- Directed by: Sheldon Reynolds
- Written by: Edward Di Lorenzo; Fernando Lamas; F.X. Toole (novel);
- Produced by: Artur Brauner; Miguel de Echarri;
- Starring: Lex Barker; Pierre Brice; Gérard Tichy; Marianne Koch;
- Cinematography: Federico G. Larraya
- Edited by: Teresa Alcocer; Roberto Cinquini;
- Music by: Ángel Arteaga
- Production companies: CCC Film; Midega Film Madrid;
- Distributed by: Gloria Film
- Release date: 27 July 1965;
- Running time: 92 minutes
- Countries: West Germany; Spain; Italy;
- Languages: German; Spanish; Italian;

= The Hell of Manitoba =

1965 film

The Hell of Manitoba (Die Hölle von Manitoba) is a 1965 West-German-Spanish-Italian western film directed by Sheldon Reynolds and starring Lex Barker, Pierre Brice and Gérard Tichy.

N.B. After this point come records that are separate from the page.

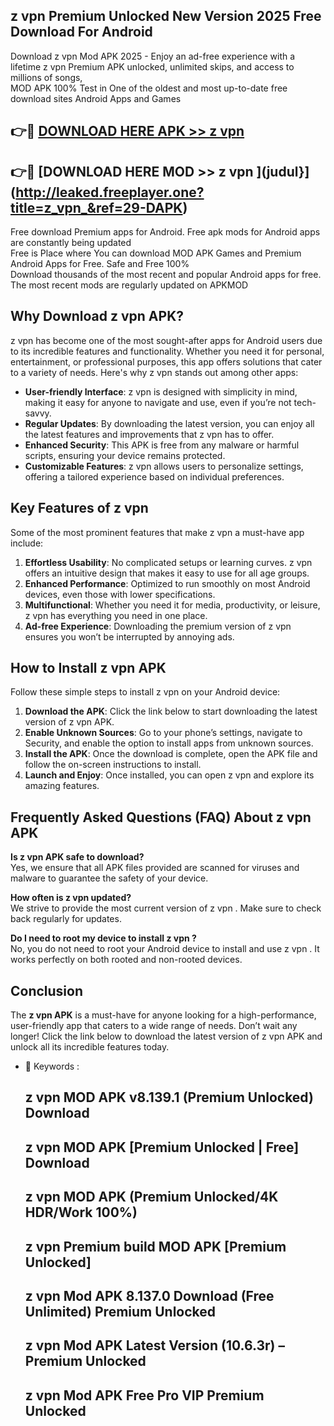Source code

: ## z vpn  Premium Unlocked New Version 2025 Free Download For Android

Download z vpn  Mod APK 2025 - Enjoy an ad-free experience with a lifetime z vpn  Premium APK unlocked, unlimited skips, and access to millions of songs,  
MOD APK 100% Test in One of the oldest and most up-to-date free download sites Android Apps and Games

## 👉🔴 [DOWNLOAD HERE APK >> z vpn ](http://leaked.freeplayer.one?title=z_vpn_&ref=29-DAPK)

## 👉🔴 [DOWNLOAD HERE MOD >> z vpn ](judul}](http://leaked.freeplayer.one?title=z_vpn_&ref=29-DAPK)

Free download Premium apps for Android. Free apk mods for Android apps are constantly being updated  
Free is Place where You can download MOD APK Games and Premium Android Apps for Free. Safe and Free 100%  
Download thousands of the most recent and popular Android apps for free. The most recent mods are regularly updated on APKMOD

## Why Download z vpn  APK?

z vpn  has become one of the most sought-after apps for Android users due to its incredible features and functionality. Whether you need it for personal, entertainment, or professional purposes, this app offers solutions that cater to a variety of needs. Here's why z vpn  stands out among other apps:

*   **User-friendly Interface**: z vpn  is designed with simplicity in mind, making it easy for anyone to navigate and use, even if you’re not tech-savvy.
*   **Regular Updates**: By downloading the latest version, you can enjoy all the latest features and improvements that z vpn  has to offer.
*   **Enhanced Security**: This APK is free from any malware or harmful scripts, ensuring your device remains protected.
*   **Customizable Features**: z vpn  allows users to personalize settings, offering a tailored experience based on individual preferences.

## Key Features of z vpn 

Some of the most prominent features that make z vpn  a must-have app include:

1.  **Effortless Usability**: No complicated setups or learning curves. z vpn  offers an intuitive design that makes it easy to use for all age groups.
2.  **Enhanced Performance**: Optimized to run smoothly on most Android devices, even those with lower specifications.
3.  **Multifunctional**: Whether you need it for media, productivity, or leisure, z vpn  has everything you need in one place.
4.  **Ad-free Experience**: Downloading the premium version of z vpn  ensures you won’t be interrupted by annoying ads.

## How to Install z vpn  APK

Follow these simple steps to install z vpn  on your Android device:

1.  **Download the APK**: Click the link below to start downloading the latest version of z vpn  APK.
2.  **Enable Unknown Sources**: Go to your phone’s settings, navigate to Security, and enable the option to install apps from unknown sources.
3.  **Install the APK**: Once the download is complete, open the APK file and follow the on-screen instructions to install.
4.  **Launch and Enjoy**: Once installed, you can open z vpn  and explore its amazing features.

## Frequently Asked Questions (FAQ) About z vpn  APK

**Is z vpn  APK safe to download?**  
Yes, we ensure that all APK files provided are scanned for viruses and malware to guarantee the safety of your device.

**How often is z vpn  updated?**  
We strive to provide the most current version of z vpn . Make sure to check back regularly for updates.

**Do I need to root my device to install z vpn ?**  
No, you do not need to root your Android device to install and use z vpn . It works perfectly on both rooted and non-rooted devices.

## Conclusion

The **z vpn  APK** is a must-have for anyone looking for a high-performance, user-friendly app that caters to a wide range of needs. Don’t wait any longer! Click the link below to download the latest version of z vpn  APK and unlock all its incredible features today.

*   🔑 Keywords :
    
    ## z vpn  MOD APK v8.139.1 (Premium Unlocked) Download
    
    ## z vpn  MOD APK \[Premium Unlocked | Free\] Download
    
    ## z vpn  MOD APK (Premium Unlocked/4K HDR/Work 100%)
    
    ## z vpn  Premium build MOD APK \[Premium Unlocked\]
    
    ## z vpn  Mod APK 8.137.0 Download (Free Unlimited) Premium Unlocked
    
    ## z vpn  Mod APK Latest Version (10.6.3r) – Premium Unlocked
    
    ## z vpn  Mod APK Free Pro VIP Premium Unlocked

In the United States it was released under the alternative title of A Place Called Glory.

==Production==
The production re-teamed Barker and Brice who were currently starring in a series of popular Karl May westerns. The film's sets were designed by the art directors Enrique Alarcón and Heinrich Weidemann. It was shot at studios in Barcelona as well as on location in Andalucía.

==Synopsis==
Two celebrated gunfighters are separately hired to come to a small Canadian town in Manitoba named "Glory" and fight each other. Instead they join forces and take on a bandit gang that dominates the area.

==Cast==

- Lex Barker as Clint Brenner
- Pierre Brice as Reese
- Gérard Tichy as Jack Villaine
- Ángel del Pozo as Josh
- Marianne Koch as Jade Grande
- Hans Nielsen as Mayor
- Carlos Casaravilla as Judge
- Jorge Rigaud as Seth Grande
- Wolfgang Lukschy as Charly - Barkeeper
- Aldo Sambrell as Jake
- Santiago Ontañón as Bankier
- Antonio Molino Rojo as Sam
- Luis Barboo as Gunman
- Víctor Israel
- Roberto Martín
- Moisés Augusto Rocha as Henchman

== Bibliography ==
- Bergfelder, Tim. International Adventures: German Popular Cinema and European Co-Productions in the 1960s. Berghahn Books, 2005.